Please reproduce the text of every one of the records below word for word, leaving the pictures out of your answer.
(Beginning of Listed records)
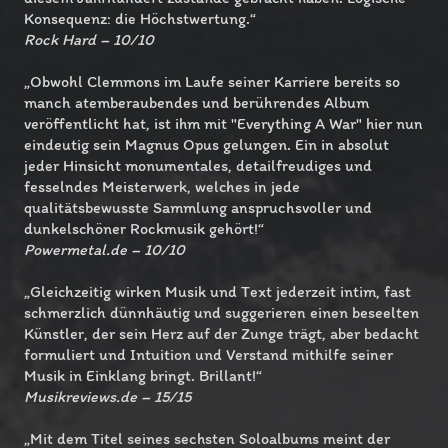
Konsequenz: die Höchstwertung.“
Rock Hard – 10/10
„Obwohl Clemmons im Laufe seiner Karriere bereits so
manch atemberaubendes und berührendes Album
veröffentlicht hat, ist ihm mit "Everything A War" hier nun
eindeutig sein Magnus Opus gelungen. Ein in absolut
jeder Hinsicht monumentales, detailfreudiges und
fesselndes Meisterwerk, welches in jede
qualitätsbewusste Sammlung anspruchsvoller und
dunkelschöner Rockmusik gehört!“
Powermetal.de – 10/10
„Gleichzeitig wirken Musik und Text jederzeit intim, fast
schmerzlich dünnhäutig und suggerieren einen beseelten
Künstler, der sein Herz auf der Zunge trägt, aber bedacht
formuliert und Intuition und Verstand mithilfe seiner
Musik in Einklang bringt. Brillant!“
Musikreviews.de – 15/15
„Mit dem Titel seines sechsten Soloalbums meint der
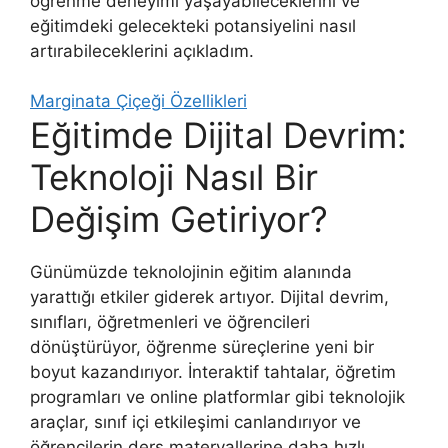
öğrenme deneyimi yaşayabileceklerini ve
eğitimdeki gelecekteki potansiyelini nasıl
artırabileceklerini açıkladım.
Marginata Çiçeği Özellikleri
Eğitimde Dijital Devrim:
Teknoloji Nasıl Bir
Değişim Getiriyor?
Günümüzde teknolojinin eğitim alanında
yarattığı etkiler giderek artıyor. Dijital devrim,
sınıfları, öğretmenleri ve öğrencileri
dönüştürüyor, öğrenme süreçlerine yeni bir
boyut kazandırıyor. İnteraktif tahtalar, öğretim
programları ve online platformlar gibi teknolojik
araçlar, sınıf içi etkileşimi canlandırıyor ve
öğrencilerin ders materyallerine daha hızlı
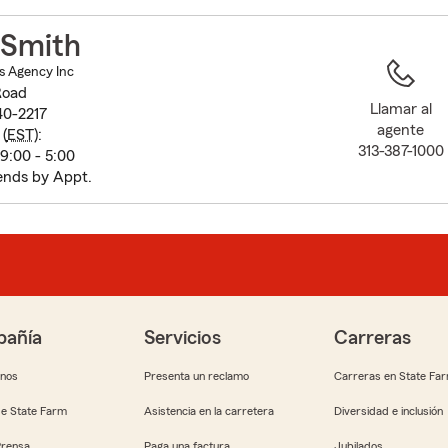
to
before
Smith
map.
s Agency Inc
Road
Llamar al
40-2217
agente
(
EST
):
313-387-1000
9:00 - 5:00
nds by Appt.
añía
Servicios
Carreras
anos
Presenta un reclamo
Carreras en State Fa
e State Farm
Asistencia en la carretera
Diversidad e inclusión
Prensa
Paga una factura
Jubilados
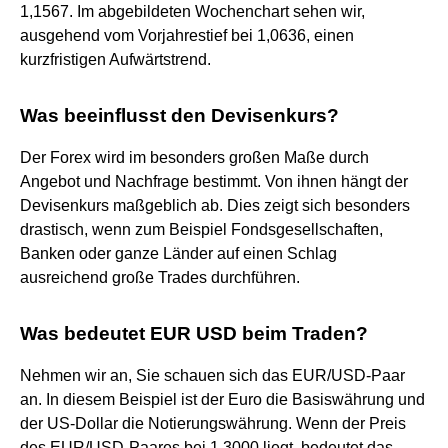
1,1567. Im abgebildeten Wochenchart sehen wir,
ausgehend vom Vorjahrestief bei 1,0636, einen
kurzfristigen Aufwärtstrend.
Was beeinflusst den Devisenkurs?
Der Forex wird im besonders großen Maße durch
Angebot und Nachfrage bestimmt. Von ihnen hängt der
Devisenkurs maßgeblich ab. Dies zeigt sich besonders
drastisch, wenn zum Beispiel Fondsgesellschaften,
Banken oder ganze Länder auf einen Schlag
ausreichend große Trades durchführen.
Was bedeutet EUR USD beim Traden?
Nehmen wir an, Sie schauen sich das EUR/USD-Paar
an. In diesem Beispiel ist der Euro die Basiswährung und
der US-Dollar die Notierungswährung. Wenn der Preis
des EUR/USD-Paares bei 1.3000 liegt, bedeutet das,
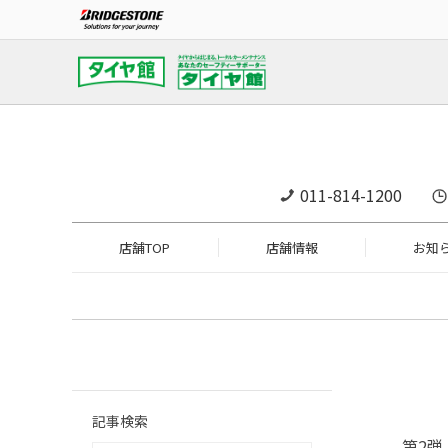
011-814-1200
店舗TOP
店舗情報
お知
記事検索
第2弾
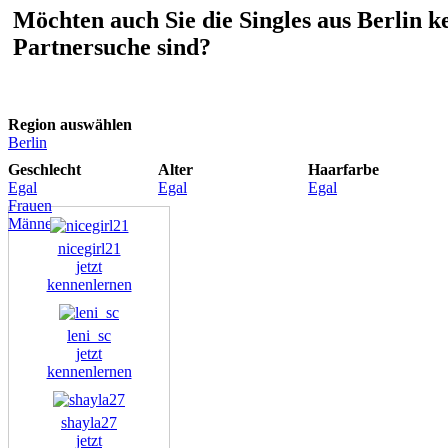
Möchten auch Sie die Singles aus Berlin k
Partnersuche sind?
Region auswählen
Berlin
Geschlecht
Alter
Haarfarbe
Egal
Egal
Egal
Frauen
Männer
nicegirl21
jetzt
kennenlernen
leni_sc
jetzt
kennenlernen
shayla27
jetzt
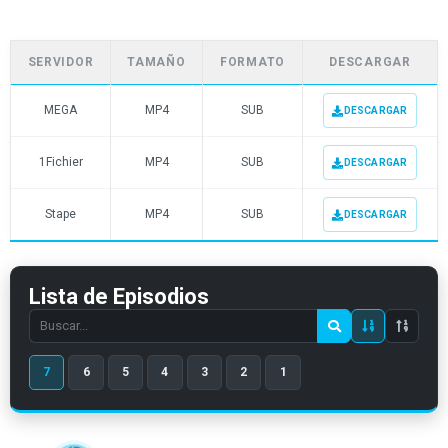
SERVIDOR
TAMAÑO
FORMATO
DESCARGAR
MEGA
MP4
SUB
DESCARGAR
1Fichier
MP4
SUB
DESCARGAR
Stape
MP4
SUB
DESCARGAR
Lista de Episodios
Search
episode
7
6
5
4
3
2
1
number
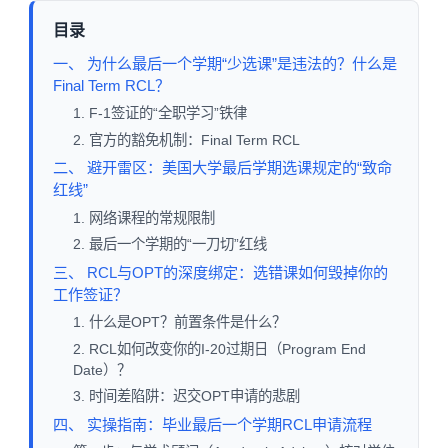
目录
一、 为什么最后一个学期“少选课”是违法的？什么是
Final Term RCL？
1. F-1签证的“全职学习”铁律
2. 官方的豁免机制：Final Term RCL
二、 避开雷区：美国大学最后学期选课规定的“致命
红线”
1. 网络课程的常规限制
2. 最后一个学期的“一刀切”红线
三、 RCL与OPT的深度绑定：选错课如何毁掉你的
工作签证？
1. 什么是OPT？前置条件是什么？
2. RCL如何改变你的I-20过期日（Program End
Date）？
3. 时间差陷阱：迟交OPT申请的悲剧
四、 实操指南：毕业最后一个学期RCL申请流程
(End of Listed records)
**Task output:**
Konsequenz: die Höchstwertung.“
Rock Hard – 10/10
„Obwohl Clemmons im Laufe seiner Karriere bereits so
manch atemberaubendes und berührendes Album
veröffentlicht hat, ist ihm mit "Everything A War" hier nun
eindeutig sein Magnus Opus gelungen. Ein in absolut
jeder Hinsicht monumentales, detailfreudiges und
fesselndes Meisterwerk, welches in jede
qualitätsbewusste Sammlung anspruchsvoller und
dunkelschöner Rockmusik gehört!“
Powermetal.de – 10/10
„Gleichzeitig wirken Musik und Text jederzeit intim, fast
schmerzlich dünnhäutig und suggerieren einen beseelten
Künstler, der sein Herz auf der Zunge trägt, aber bedacht
formuliert und Intuition und Verstand mithilfe seiner
Musik in Einklang bringt. Brillant!“
Musikreviews.de – 15/15
„Mit dem Titel seines sechsten Soloalbums meint der
öğrenme deneyimi yaşayabileceklerini ve
eğitimdeki gelecekteki potansiyelini nasıl
artırabileceklerini açıkladım.
Marginata Çiçeği Özellikleri
Eğitimde Dijital Devrim:
Teknoloji Nasıl Bir
Değişim Getiriyor?
Günümüzde teknolojinin eğitim alanında
yarattığı etkiler giderek artıyor. Dijital devrim,
sınıfları, öğretmenleri ve öğrencileri
dönüştürüyor, öğrenme süreçlerine yeni bir
boyut kazandırıyor. İnteraktif tahtalar, öğretim
programları ve online platformlar gibi teknolojik
araçlar, sınıf içi etkileşimi canlandırıyor ve
öğrencilerin ders materyallerine daha hızlı
to
before
Smith
map.
s Agency Inc
Road
Llamar al
40-2217
agente
(
EST
):
313-387-1000
9:00 - 5:00
nds by Appt.
añía
Servicios
Carreras
anos
Presenta un reclamo
Carreras en State Fa
e State Farm
Asistencia en la carretera
Diversidad e inclusión
Prensa
Paga una factura
Jubilados
1,1567. Im abgebildeten Wochenchart sehen wir,
ausgehend vom Vorjahrestief bei 1,0636, einen
kurzfristigen Aufwärtstrend.
Was beeinflusst den Devisenkurs?
Der Forex wird im besonders großen Maße durch
Angebot und Nachfrage bestimmt. Von ihnen hängt der
Devisenkurs maßgeblich ab. Dies zeigt sich besonders
drastisch, wenn zum Beispiel Fondsgesellschaften,
Banken oder ganze Länder auf einen Schlag
ausreichend große Trades durchführen.
Was bedeutet EUR USD beim Traden?
Nehmen wir an, Sie schauen sich das EUR/USD-Paar
an. In diesem Beispiel ist der Euro die Basiswährung und
der US-Dollar die Notierungswährung. Wenn der Preis
des EUR/USD-Paares bei 1.3000 liegt, bedeutet das,
011-814-1200
店舗TOP
店舗情報
お知
記事検索
第2弾
Möchten auch Sie die Singles aus Berlin k
Partnersuche sind?
Region auswählen
Berlin
Geschlecht
Alter
Haarfarbe
Egal
Egal
Egal
Frauen
Männer
nicegirl21
jetzt
kennenlernen
leni_sc
jetzt
kennenlernen
shayla27
jetzt
SERVIDOR
TAMAÑO
FORMATO
DESCARGAR
MEGA
MP4
SUB
DESCARGAR
1Fichier
MP4
SUB
DESCARGAR
Stape
MP4
SUB
DESCARGAR
Lista de Episodios
Search
episode
7
6
5
4
3
2
1
number
目录
一、 为什么最后一个学期“少选课”是违法的？什么是
Final Term RCL？
1. F-1签证的“全职学习”铁律
2. 官方的豁免机制：Final Term RCL
二、 避开雷区：美国大学最后学期选课规定的“致命
红线”
1. 网络课程的常规限制
2. 最后一个学期的“一刀切”红线
三、 RCL与OPT的深度绑定：选错课如何毁掉你的
工作签证？
1. 什么是OPT？前置条件是什么？
2. RCL如何改变你的I-20过期日（Program End
Date）？
3. 时间差陷阱：迟交OPT申请的悲剧
四、 实操指南：毕业最后一个学期RCL申请流程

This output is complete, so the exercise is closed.